A silence ensued from there. Sabrina was sure she’d find it awkward if she hadn’t temporarily destroyed a large portion of her sense of decorum. As it was, she decided to close her eyes and rest her head on one of the pillows.
“Are you going to stay here until your clothes dry off?”
The look on his face was nothing short of nonchalant when he replied. “I was going to wait until they weren’t quite so soaked. You can go to sleep though: I’ll go downstairs with the boys like a gentleman. No snooping through your knickers.”
“For real? You know how to be a gentleman?” She asked skeptically, not even bothering to lift her lashes. It felt so nice to keep them closed.
“Only when I have no other choice,” he responded gravely.
That reminded her of something, and she did peer up at him this time. “Why didn’t you use the hallway door anyway?”

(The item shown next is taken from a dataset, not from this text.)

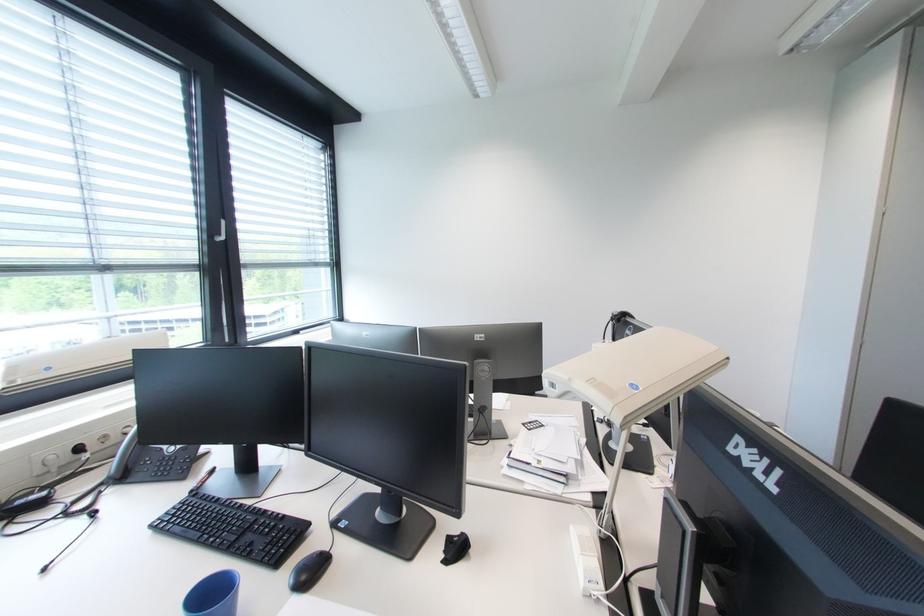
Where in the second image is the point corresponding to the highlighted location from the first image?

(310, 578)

He shrugged like it was no big deal. “Just wanted to make sure you were okay. Now do yourself a favor and go to sleep.”
“You can sleep here tonight if you want.” She patted the bed twice. “I promise I won’t molest you again.”
He laughed. “That’s a very nice offer, but I think it’d be better for both of us if I just say no.”
“Coward,” she teased, snuggling further into the bed and closing her eyes again.
Another low chuckle that sounded particularly nice to her ears. “Go to sleep, Princess,” he repeated. “I’m sure I’ll see you later.”